The giant cockroach stared at Sasha. It's antennae waving in blinking wonder at the sudden intrusion. The bare floresent bulb sputtered overhead.
"I just don't want to see thousands of them." she moaned. "I don't want to see a sea of them parting every time I turn on the light."

I lay under the mosquito net in our tiny room. The grimy fan supplying our only comfort in the sweltering Bangkok evening. We had changed Hotels a few days ago. Even at twenty dollars a night the bill at Siam II had begun to mount. This place. This old teak guesthouse with a handful of rooms was only six dollars a night.
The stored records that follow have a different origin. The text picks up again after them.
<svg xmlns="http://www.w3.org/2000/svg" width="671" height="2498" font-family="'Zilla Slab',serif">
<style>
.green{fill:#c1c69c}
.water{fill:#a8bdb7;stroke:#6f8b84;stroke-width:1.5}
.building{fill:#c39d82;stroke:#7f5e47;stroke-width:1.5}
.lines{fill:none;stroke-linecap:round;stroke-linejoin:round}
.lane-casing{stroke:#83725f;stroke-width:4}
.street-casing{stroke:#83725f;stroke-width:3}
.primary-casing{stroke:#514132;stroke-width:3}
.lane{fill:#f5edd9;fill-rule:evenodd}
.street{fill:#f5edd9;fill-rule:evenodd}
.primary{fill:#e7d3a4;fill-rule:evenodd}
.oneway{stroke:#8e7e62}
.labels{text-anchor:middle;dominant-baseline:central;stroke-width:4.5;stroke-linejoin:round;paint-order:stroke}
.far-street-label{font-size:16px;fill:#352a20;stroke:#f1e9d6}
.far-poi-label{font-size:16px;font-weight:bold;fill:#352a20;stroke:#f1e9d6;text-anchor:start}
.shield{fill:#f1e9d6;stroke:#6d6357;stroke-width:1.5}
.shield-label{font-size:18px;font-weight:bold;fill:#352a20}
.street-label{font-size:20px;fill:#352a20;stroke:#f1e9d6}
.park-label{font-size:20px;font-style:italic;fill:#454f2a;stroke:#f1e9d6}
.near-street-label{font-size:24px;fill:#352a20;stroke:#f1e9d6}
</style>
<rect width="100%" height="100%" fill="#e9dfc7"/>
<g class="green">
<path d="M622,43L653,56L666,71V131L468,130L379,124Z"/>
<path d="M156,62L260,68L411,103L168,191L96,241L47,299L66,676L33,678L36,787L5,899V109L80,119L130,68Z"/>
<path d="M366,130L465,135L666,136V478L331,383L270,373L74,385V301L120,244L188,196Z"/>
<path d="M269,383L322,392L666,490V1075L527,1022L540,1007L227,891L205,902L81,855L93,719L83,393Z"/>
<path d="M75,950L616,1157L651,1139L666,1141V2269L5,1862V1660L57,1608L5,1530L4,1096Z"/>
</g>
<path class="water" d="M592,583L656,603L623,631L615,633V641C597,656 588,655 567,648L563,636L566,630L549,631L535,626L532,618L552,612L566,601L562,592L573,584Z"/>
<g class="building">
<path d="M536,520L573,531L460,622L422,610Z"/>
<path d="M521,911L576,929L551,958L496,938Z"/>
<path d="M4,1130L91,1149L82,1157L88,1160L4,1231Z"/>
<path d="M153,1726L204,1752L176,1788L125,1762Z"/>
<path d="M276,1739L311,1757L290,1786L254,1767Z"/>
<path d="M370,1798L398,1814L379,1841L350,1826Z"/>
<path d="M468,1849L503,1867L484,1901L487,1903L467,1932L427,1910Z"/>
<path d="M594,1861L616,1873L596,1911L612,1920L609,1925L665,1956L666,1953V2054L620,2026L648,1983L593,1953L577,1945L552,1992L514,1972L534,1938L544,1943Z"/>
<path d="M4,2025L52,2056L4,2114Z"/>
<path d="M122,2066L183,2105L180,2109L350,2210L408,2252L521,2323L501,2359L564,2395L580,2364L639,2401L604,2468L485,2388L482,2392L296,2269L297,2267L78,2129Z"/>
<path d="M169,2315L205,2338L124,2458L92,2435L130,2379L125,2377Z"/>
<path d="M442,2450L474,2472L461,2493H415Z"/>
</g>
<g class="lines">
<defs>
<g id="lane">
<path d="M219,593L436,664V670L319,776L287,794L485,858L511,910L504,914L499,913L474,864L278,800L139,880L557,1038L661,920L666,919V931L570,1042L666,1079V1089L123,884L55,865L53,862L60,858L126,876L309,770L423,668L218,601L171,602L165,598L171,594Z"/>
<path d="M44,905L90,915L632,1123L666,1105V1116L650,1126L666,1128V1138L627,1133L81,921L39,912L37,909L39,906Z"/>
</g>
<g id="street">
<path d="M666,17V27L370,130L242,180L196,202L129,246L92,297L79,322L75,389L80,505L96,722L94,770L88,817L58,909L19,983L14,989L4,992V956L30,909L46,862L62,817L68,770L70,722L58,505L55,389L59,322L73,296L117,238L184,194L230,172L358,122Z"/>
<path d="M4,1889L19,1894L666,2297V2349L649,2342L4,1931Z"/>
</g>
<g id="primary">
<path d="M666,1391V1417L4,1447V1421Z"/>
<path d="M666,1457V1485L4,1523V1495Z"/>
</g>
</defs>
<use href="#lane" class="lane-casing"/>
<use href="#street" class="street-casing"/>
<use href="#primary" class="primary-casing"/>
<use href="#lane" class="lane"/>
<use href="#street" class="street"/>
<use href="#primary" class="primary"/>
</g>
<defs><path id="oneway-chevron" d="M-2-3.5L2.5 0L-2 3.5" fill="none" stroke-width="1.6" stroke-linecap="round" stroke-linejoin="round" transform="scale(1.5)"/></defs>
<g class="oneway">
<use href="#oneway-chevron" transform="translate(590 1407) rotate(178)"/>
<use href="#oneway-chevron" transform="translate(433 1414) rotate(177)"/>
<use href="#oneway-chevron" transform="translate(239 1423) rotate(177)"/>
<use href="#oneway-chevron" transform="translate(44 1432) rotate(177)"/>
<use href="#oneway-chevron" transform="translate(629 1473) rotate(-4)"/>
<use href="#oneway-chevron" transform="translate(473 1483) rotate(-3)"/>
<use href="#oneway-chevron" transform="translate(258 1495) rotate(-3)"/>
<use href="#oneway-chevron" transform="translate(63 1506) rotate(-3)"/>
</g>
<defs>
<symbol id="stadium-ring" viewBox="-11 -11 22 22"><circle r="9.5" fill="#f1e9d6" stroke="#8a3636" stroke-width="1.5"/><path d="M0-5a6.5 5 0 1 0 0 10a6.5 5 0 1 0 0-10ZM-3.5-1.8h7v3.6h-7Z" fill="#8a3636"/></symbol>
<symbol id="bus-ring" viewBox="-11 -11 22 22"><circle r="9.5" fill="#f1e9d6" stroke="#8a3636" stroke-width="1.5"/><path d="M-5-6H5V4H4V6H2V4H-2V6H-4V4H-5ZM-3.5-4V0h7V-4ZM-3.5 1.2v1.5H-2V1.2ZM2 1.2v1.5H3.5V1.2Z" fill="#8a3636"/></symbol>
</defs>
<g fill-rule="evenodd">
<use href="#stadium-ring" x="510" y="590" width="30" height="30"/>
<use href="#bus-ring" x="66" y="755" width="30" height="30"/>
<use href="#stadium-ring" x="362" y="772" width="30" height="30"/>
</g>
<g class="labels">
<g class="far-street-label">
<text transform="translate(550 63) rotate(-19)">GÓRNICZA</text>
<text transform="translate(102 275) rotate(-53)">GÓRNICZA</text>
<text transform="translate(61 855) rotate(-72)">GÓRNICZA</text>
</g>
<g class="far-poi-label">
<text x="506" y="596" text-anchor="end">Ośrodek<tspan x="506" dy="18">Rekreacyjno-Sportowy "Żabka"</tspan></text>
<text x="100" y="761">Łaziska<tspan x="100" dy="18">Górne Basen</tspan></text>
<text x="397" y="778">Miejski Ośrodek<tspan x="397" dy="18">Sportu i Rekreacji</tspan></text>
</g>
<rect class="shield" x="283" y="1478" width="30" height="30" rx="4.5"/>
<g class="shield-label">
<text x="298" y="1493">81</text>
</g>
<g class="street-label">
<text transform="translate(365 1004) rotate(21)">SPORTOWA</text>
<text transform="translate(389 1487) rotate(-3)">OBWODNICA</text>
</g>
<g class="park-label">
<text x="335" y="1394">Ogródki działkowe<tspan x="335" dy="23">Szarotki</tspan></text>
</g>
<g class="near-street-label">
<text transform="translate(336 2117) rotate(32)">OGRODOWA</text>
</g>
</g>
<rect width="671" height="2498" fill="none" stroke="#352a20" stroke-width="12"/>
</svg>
By comparison Siam II was a palace. It had nicely sized rooms with a King sized bed. It had color TV with STAR playing movies 24 hours a day. It had a private bath with hot water. It had a tiny swimming pool, an attractive staff and an army of housekeepers. This place had none of that. The humble, pimply family that ran it spoke only fleeting english.
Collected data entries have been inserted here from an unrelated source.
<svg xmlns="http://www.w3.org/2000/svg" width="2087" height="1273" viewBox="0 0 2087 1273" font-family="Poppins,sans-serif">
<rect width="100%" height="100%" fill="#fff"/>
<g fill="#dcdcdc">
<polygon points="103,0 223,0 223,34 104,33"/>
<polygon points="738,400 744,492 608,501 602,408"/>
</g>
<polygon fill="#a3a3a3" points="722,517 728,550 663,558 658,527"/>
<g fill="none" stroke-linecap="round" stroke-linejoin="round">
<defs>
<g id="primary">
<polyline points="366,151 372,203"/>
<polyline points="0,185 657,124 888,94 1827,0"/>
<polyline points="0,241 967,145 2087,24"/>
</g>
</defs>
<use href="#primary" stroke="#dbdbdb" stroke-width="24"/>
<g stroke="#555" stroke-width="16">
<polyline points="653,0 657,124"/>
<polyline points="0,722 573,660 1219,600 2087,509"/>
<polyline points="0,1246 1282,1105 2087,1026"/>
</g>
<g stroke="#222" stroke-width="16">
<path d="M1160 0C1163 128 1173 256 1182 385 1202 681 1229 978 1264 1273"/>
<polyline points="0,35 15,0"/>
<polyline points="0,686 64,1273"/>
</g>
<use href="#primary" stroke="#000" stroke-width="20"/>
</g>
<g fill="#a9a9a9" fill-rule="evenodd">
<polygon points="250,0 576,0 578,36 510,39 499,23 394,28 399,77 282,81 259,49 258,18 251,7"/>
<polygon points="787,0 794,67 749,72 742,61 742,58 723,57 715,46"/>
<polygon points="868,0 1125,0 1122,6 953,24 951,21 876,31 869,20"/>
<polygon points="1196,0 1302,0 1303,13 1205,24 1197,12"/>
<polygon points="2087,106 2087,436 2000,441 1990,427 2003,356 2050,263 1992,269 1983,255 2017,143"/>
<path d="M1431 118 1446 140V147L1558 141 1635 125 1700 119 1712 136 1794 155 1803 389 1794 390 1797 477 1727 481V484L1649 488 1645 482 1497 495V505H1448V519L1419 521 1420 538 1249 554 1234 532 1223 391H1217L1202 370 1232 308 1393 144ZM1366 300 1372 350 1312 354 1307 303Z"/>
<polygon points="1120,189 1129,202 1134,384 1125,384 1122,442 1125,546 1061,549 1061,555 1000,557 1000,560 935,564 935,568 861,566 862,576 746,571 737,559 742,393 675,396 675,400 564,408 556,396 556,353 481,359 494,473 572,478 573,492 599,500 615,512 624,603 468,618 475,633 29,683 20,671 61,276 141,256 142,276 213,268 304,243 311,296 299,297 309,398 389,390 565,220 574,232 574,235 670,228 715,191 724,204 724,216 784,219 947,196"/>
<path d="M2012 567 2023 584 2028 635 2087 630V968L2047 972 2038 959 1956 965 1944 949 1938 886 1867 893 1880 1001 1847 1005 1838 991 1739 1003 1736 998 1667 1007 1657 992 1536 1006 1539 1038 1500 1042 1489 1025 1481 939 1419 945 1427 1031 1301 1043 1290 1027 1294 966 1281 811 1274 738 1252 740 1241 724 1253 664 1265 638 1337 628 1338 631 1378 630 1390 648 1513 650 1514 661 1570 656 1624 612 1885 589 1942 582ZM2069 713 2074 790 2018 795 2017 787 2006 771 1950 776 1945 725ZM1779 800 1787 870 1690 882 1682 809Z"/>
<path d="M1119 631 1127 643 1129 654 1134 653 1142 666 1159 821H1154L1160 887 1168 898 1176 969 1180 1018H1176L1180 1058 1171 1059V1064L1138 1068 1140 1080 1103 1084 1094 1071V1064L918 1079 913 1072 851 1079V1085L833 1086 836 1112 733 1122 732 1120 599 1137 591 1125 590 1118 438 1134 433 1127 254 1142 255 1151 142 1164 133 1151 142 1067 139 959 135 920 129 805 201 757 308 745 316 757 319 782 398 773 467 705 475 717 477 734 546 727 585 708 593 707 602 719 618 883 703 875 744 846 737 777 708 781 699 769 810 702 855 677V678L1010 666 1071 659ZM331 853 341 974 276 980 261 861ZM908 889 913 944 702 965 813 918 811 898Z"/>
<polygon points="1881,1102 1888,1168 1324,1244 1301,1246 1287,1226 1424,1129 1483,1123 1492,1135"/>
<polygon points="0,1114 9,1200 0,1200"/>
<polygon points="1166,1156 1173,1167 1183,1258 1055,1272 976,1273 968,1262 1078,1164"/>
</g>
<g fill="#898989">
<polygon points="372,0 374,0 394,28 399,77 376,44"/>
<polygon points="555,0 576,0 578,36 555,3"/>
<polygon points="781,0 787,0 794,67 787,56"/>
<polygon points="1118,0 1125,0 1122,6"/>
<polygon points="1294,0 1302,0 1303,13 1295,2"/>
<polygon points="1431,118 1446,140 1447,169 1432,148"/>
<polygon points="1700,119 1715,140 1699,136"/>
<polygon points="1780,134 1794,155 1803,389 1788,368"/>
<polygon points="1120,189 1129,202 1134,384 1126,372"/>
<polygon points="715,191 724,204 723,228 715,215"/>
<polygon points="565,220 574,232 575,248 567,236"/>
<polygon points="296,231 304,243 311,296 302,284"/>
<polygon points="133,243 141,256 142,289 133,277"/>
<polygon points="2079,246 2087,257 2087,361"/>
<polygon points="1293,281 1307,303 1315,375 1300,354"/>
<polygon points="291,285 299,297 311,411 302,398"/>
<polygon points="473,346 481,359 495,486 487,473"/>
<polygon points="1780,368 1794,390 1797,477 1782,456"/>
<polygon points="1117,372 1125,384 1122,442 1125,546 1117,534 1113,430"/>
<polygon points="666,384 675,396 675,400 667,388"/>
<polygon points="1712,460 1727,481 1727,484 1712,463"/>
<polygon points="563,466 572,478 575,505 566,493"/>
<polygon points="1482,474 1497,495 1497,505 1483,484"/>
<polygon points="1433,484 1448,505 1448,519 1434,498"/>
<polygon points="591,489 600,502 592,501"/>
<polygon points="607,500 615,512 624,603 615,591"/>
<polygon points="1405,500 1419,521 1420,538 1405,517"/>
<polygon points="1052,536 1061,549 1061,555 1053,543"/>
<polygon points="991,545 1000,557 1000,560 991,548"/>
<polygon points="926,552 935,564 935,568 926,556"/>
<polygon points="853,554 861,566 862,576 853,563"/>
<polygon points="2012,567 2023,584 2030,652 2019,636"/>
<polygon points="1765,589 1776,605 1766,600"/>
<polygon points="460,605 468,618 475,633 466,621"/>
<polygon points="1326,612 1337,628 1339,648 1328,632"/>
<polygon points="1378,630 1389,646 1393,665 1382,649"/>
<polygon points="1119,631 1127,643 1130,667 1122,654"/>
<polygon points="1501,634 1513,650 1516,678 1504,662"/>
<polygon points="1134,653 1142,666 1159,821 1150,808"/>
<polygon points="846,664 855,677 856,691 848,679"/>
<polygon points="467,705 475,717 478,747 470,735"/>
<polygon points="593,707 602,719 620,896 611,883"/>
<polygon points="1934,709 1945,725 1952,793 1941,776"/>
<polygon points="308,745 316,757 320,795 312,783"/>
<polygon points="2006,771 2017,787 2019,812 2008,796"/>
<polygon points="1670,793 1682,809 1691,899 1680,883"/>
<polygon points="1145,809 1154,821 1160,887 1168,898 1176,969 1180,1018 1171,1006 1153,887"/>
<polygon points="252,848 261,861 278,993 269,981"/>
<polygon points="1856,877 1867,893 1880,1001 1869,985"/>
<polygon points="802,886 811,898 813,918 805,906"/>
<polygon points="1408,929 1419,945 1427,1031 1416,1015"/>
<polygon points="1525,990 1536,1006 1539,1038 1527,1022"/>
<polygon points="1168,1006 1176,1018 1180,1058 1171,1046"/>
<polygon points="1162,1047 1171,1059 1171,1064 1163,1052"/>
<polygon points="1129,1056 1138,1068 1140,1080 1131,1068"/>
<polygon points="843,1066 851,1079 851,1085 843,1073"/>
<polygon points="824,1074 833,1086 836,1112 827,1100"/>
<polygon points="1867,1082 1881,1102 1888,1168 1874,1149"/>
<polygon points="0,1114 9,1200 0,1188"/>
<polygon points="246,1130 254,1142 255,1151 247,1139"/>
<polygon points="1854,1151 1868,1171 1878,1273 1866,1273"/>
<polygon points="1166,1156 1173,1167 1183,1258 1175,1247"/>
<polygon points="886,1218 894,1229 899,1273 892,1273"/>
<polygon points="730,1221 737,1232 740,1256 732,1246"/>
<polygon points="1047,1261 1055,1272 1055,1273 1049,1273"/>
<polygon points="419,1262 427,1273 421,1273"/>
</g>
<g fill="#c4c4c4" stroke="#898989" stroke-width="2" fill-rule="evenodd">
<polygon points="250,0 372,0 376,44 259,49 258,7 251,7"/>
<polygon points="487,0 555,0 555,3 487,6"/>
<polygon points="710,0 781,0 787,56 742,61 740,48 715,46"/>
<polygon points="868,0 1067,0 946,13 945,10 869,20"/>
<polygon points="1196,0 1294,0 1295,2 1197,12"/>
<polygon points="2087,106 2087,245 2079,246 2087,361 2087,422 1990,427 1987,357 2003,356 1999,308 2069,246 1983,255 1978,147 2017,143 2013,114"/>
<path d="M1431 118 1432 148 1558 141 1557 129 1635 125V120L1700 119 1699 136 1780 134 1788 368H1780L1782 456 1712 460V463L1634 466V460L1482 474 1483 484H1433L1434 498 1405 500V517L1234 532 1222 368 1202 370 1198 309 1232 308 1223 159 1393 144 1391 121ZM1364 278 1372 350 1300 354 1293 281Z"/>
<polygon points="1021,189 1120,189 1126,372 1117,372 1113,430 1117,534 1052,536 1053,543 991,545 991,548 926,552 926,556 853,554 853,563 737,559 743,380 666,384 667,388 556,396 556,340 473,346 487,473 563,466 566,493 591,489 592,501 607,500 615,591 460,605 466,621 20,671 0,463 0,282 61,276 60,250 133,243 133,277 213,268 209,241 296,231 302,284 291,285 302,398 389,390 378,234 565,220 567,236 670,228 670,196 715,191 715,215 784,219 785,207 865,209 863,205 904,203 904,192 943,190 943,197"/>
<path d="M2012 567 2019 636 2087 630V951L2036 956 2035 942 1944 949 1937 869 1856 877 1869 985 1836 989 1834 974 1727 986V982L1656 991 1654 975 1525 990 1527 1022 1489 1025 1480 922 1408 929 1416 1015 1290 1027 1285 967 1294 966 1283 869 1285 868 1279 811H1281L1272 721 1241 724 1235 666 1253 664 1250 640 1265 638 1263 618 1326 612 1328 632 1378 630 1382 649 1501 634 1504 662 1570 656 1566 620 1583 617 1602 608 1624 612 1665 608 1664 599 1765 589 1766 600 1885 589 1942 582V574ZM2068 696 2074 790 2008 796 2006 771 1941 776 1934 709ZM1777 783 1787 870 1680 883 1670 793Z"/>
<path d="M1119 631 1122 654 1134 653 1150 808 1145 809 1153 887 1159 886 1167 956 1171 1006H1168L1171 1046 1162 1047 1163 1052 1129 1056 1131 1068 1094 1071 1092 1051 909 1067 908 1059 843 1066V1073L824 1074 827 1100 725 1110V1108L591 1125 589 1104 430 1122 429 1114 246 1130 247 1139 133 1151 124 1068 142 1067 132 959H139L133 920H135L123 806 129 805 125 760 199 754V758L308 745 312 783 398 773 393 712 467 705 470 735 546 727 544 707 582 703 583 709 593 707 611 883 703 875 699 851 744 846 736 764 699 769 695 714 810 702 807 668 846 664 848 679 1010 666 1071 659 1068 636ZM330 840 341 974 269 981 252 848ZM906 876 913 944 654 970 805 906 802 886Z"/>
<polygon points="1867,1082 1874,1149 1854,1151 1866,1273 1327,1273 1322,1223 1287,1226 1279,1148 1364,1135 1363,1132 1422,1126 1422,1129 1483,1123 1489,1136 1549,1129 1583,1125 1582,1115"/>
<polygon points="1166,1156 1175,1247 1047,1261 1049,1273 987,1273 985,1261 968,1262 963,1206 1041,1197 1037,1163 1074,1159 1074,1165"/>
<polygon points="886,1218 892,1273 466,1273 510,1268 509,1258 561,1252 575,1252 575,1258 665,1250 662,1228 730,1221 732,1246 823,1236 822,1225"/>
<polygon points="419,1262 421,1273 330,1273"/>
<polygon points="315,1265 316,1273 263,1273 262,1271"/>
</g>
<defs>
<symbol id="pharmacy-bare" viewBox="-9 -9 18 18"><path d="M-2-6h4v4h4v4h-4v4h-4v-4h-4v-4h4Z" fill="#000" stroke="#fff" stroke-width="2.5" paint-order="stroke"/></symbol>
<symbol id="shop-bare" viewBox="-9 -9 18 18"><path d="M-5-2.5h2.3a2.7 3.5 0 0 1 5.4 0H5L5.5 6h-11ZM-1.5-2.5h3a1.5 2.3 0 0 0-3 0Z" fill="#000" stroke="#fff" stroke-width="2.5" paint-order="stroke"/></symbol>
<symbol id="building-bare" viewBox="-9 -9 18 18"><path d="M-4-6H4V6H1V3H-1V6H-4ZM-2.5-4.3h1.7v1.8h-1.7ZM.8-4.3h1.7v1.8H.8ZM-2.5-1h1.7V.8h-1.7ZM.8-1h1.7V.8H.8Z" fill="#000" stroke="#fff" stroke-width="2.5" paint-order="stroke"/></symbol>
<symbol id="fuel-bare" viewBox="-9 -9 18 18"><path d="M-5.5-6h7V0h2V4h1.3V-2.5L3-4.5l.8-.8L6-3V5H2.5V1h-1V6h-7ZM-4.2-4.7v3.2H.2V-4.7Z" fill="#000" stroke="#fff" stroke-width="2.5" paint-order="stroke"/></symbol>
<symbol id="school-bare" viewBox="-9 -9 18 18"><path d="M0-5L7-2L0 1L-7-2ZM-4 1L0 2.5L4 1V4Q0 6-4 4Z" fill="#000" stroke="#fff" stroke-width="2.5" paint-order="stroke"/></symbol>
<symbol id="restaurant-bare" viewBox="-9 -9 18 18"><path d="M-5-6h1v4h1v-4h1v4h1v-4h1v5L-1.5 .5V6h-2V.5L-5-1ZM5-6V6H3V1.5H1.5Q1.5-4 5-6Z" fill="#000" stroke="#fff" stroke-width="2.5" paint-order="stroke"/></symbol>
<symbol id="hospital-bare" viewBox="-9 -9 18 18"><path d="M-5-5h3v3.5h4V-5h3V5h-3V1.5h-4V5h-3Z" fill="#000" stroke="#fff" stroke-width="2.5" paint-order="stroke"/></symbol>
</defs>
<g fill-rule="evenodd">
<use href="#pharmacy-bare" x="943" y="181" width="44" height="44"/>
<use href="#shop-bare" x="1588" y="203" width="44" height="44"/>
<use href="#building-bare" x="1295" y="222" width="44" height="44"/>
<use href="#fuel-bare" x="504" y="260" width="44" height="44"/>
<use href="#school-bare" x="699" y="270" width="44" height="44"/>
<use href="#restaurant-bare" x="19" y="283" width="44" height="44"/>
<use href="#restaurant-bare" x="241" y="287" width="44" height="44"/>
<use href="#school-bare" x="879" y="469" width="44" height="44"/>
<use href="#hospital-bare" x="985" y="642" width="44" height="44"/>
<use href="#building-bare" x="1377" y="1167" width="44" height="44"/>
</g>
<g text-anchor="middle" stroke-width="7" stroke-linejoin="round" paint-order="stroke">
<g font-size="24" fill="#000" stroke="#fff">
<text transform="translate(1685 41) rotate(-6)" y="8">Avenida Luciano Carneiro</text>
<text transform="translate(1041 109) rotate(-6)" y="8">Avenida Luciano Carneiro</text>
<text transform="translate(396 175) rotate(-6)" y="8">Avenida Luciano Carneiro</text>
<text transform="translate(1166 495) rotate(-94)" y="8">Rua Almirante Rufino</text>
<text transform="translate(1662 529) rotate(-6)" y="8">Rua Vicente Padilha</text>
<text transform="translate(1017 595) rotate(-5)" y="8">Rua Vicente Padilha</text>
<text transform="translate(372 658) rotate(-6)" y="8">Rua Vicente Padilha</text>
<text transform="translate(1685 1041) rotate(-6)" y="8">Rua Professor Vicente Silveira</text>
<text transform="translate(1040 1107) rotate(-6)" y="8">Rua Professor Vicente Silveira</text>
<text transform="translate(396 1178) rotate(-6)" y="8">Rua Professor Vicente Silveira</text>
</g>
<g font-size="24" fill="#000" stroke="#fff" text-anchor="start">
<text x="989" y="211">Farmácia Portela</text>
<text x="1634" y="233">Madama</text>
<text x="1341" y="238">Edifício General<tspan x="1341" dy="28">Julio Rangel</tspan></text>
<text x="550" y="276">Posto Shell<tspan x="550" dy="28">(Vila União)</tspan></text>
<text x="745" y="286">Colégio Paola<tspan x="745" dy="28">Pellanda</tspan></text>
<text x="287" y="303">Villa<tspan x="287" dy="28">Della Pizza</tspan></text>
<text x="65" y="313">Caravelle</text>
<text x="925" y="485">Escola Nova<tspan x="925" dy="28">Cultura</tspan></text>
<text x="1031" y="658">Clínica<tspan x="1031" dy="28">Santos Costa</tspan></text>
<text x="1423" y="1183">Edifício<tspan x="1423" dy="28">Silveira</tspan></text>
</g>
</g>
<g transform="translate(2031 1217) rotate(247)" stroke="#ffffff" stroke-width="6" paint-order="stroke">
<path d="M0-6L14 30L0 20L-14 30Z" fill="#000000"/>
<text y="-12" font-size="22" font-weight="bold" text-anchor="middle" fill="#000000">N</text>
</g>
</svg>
Still, at these prices one's right to complain is considerably dimminished. And the extra bhat goes a long way in Bangkok.

I had two silk jackets custom made for me. Crazy pimp-style Harlem jackets that I designed. We had our teeth cleaned and polished and filled at Betty Dental Clinic at MBK. MBK is a gigantic Mall, like six American malls stacked on top of each other and crushed together. We took the public bus to Kanchanaburi and walked with tigers. We payed the 1000 bht extra to have our photos take with a giant feline's head cozied in our laps. We had luxurious spa treatments at a first class hotel, where they scrubbed every inch of dead skin off our bodies with wild honey and raw milk and sea salt. I took private Thai language classes with a tiny brown drill sargent who stretched and hour and a half into two. And we ate whatever we wanted to.

I glanced over at the giant cockroach and lazily made a swipe at it with yesterdays International Herald Tribune. It scuttled beneath the faded yellow plasterboard that had be used to cut up this darling old edifice. "Yes." I thought. "It was worth it."